*YOUR TASK:*
Across the whole listing, return each line exactly, with no images included.
---------- THE INPUT
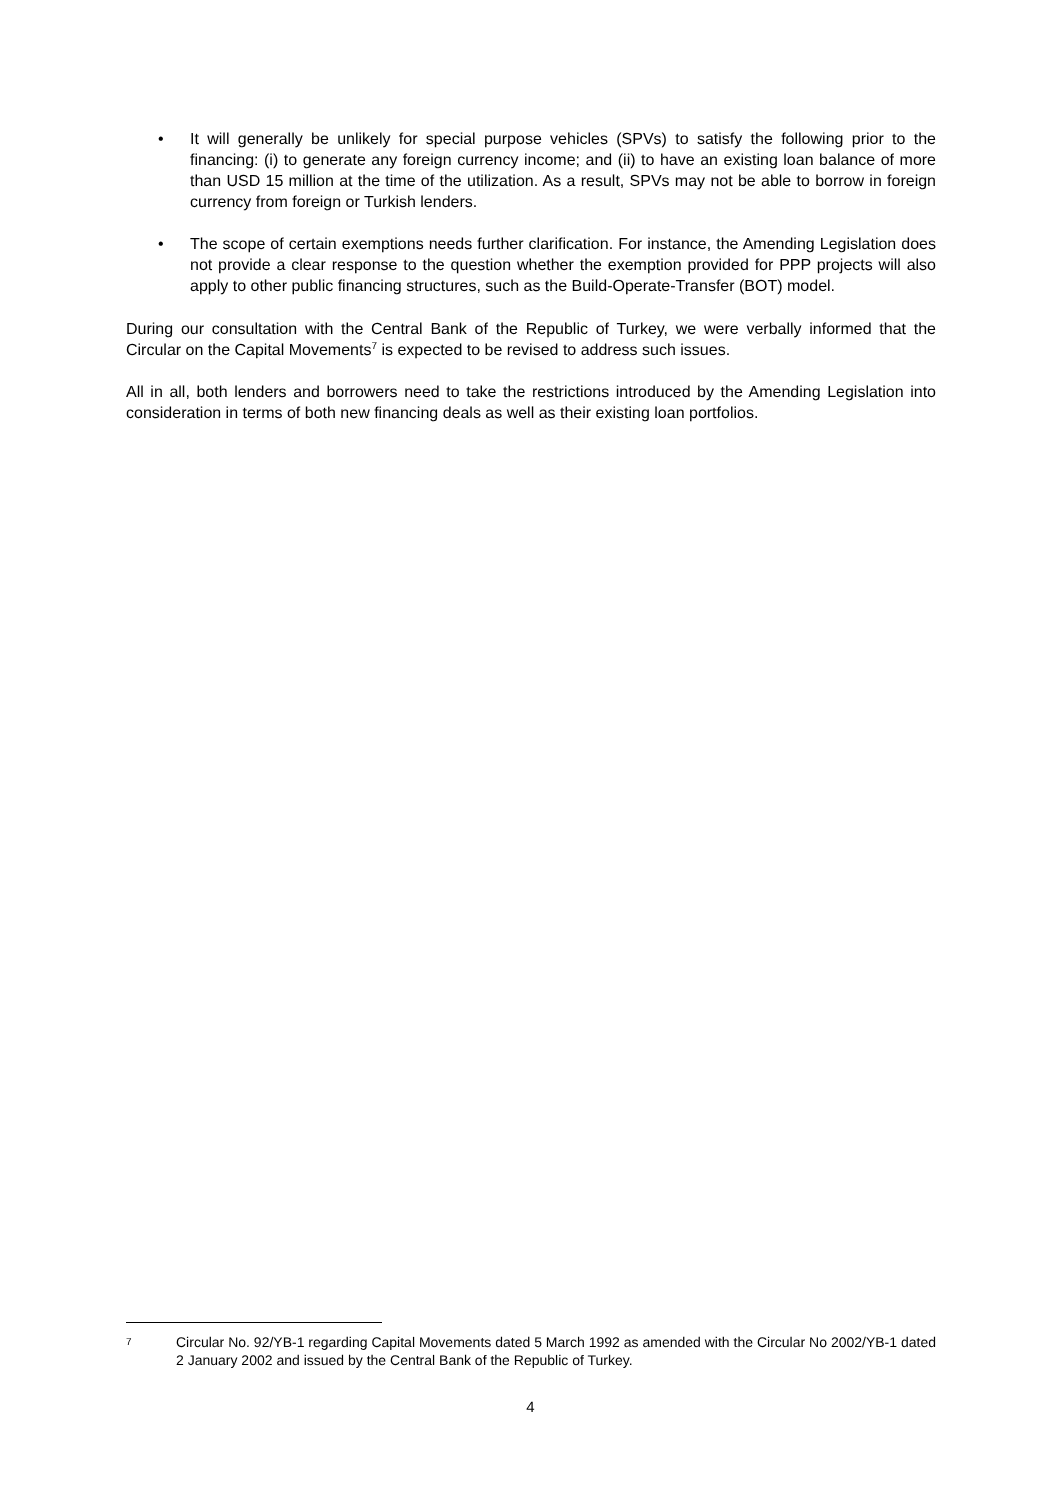• It will generally be unlikely for special purpose vehicles (SPVs) to satisfy the following prior to the financing: (i) to generate any foreign currency income; and (ii) to have an existing loan balance of more than USD 15 million at the time of the utilization. As a result, SPVs may not be able to borrow in foreign currency from foreign or Turkish lenders.
• The scope of certain exemptions needs further clarification. For instance, the Amending Legislation does not provide a clear response to the question whether the exemption provided for PPP projects will also apply to other public financing structures, such as the Build-Operate-Transfer (BOT) model.
During our consultation with the Central Bank of the Republic of Turkey, we were verbally informed that the Circular on the Capital Movements<sup>7</sup> is expected to be revised to address such issues.
All in all, both lenders and borrowers need to take the restrictions introduced by the Amending Legislation into consideration in terms of both new financing deals as well as their existing loan portfolios.
7 Circular No. 92/YB-1 regarding Capital Movements dated 5 March 1992 as amended with the Circular No 2002/YB-1 dated 2 January 2002 and issued by the Central Bank of the Republic of Turkey.
4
--------------------
*ANSWER SPACE:*
• It will generally be unlikely for special purpose vehicles (SPVs) to satisfy the following prior to the financing: (i) to generate any foreign currency income; and (ii) to have an existing loan balance of more than USD 15 million at the time of the utilization. As a result, SPVs may not be able to borrow in foreign currency from foreign or Turkish lenders.
• The scope of certain exemptions needs further clarification. For instance, the Amending Legislation does not provide a clear response to the question whether the exemption provided for PPP projects will also apply to other public financing structures, such as the Build-Operate-Transfer (BOT) model.
During our consultation with the Central Bank of the Republic of Turkey, we were verbally informed that the Circular on the Capital Movements<sup>7</sup> is expected to be revised to address such issues.
All in all, both lenders and borrowers need to take the restrictions introduced by the Amending Legislation into consideration in terms of both new financing deals as well as their existing loan portfolios.
7 Circular No. 92/YB-1 regarding Capital Movements dated 5 March 1992 as amended with the Circular No 2002/YB-1 dated 2 January 2002 and issued by the Central Bank of the Republic of Turkey.
4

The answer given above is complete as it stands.